Ce second volet est beaucoup moins intéressant que le premier que nous avions déjà analysé et commenté ici. En écoutant Monsieur Raphaël Enthoven affirmer que le mouvement des gilets jaunes est mort dès l’apparition d’Alain Finkielkraut, on se rend compte à quel point ça ne veut rien dire étant donné que le nombre de manifestants, selon les chiffres officiels, a augmenté de 50 % entre samedi dernier et le samedi précédent ! On aurait largement préféré écouter Étienne Chouard nous parler de son dernier livre Notre cause commune, l’effort et le temps passés à la tâche auraient été plus profitables pour tous.

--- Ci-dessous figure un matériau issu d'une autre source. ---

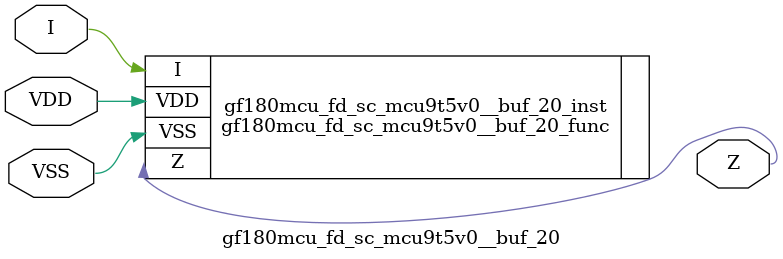
<source format=v>

module gf180mcu_fd_sc_mcu9t5v0__buf_20( I, Z, VDD, VSS );
input I;
inout VDD, VSS;
output Z;

   `ifdef FUNCTIONAL  //  functional //

	gf180mcu_fd_sc_mcu9t5v0__buf_20_func gf180mcu_fd_sc_mcu9t5v0__buf_20_behav_inst(.I(I),.Z(Z),.VDD(VDD),.VSS(VSS));

   `else

	gf180mcu_fd_sc_mcu9t5v0__buf_20_func gf180mcu_fd_sc_mcu9t5v0__buf_20_inst(.I(I),.Z(Z),.VDD(VDD),.VSS(VSS));

	// spec_gates_begin


	// spec_gates_end



   specify

	// specify_block_begin

	// comb arc I --> Z
	 (I => Z) = (1.0,1.0);

	// specify_block_end

   endspecify

   `endif

endmodule

</source>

Il sera ensuite question des accusations d’antisémitisme proférées par Botul à l’encontre d’Étienne Chouard. Juste avant la 13e minute, la question sera posée à Monsieur Enthoven qui affirmera ne pas être du tout d’accord avec cette accusation. Bien. Sauf que lorsqu’il affirme ne pas avoir vu depuis 20 ans notre philosophe nationale le plus stupide de l’histoire, permettez-nous d’en douter puisqu’il est édité chez Grasset qui est tenu par Jean-Paul, le papa de Raphaël, qui est aussi le meilleur ami de BHL ! On peut comptabiliser d’ailleurs 23 livres de Botul édités chez Grasset. Selon sa fiche Wiki : « Ainsi, en 1983, il devient Directeur éditorial des Éditions Grasset, prend la direction de la collection « Biblio-Essais » fondée par Bernard-Henri Lévy au Livre de Poche. […] Depuis 1993, il est conseiller éditorial de la rédaction de l’hebdomadaire Le Point où il publie notamment des chroniques littéraires. » ! Faut-il rappeler que Botul publie un bloc-notes dans ce même Point depuis très longtemps ?! D’ailleurs, curieusement, Raphaël Enthoven est sur la même ligne que Botul en ce qui concerne les Gilets jaunes ! Bizarre…

Concernant l’exercice du pouvoir par le tirage au sort ou le politicien professionnel, on retrouve la technique rhétorique si chère à M. Enthoven : blablater sans respirer en disant une chose et son contraire et en s’appuyant sur des philosophes qui affirment le contraire de ce qu’il dit ! Il affirme même que les politiciens tirés au sort seraient aussi corrompus que les autres car ils doivent plaire au peuple ! Pourtant c’est l’inverse qu’il faut dire. C’est d’ailleurs l’inverse que l’on constate depuis 30 ans, voire plus ; du coup, la théorie n’a plus lieu d’être discutée car le réel l’emporte toujours.

Le pompon sera atteint quand il parlera de « tyrannie populaire » qui est tout simplement une négation de la démocratie ! Le peuple est donc totalitaire quand il décide ce qu’il veut. On est dans une pure pratique de pilpoul et de chutzpah assez spectaculaire et remarquable.

On a eu quand même droit au Zyklon B vers la fin du débat, on se demande bien pourquoi ! Si, l’argument massue qui se veut terrorisant, à même de mettre fin au débat dans la seconde qui suit ! M. Enthoven ne veut même pas que l’on traite l’exécutif de « fripouilles » ou de « gredins » alors que le pays est en faillite, les suicides se multiplient, les SDF meurent par centaines dans les rues et dans le froid… Pauvre chou !

On pourra multiplier ce genre de débats avec Monsieur Raphaël Enthoven et nous ne pouvons malheureusement que constater leur inutilité, car comme l’explique encore une fois parfaitement Arthur Schopenhauer dans son magistral le livre L’art d’avoir toujours raison, il faut bien choisir ses interlocuteurs avant tout échange, autrement tout ceci n’est que perte de temps.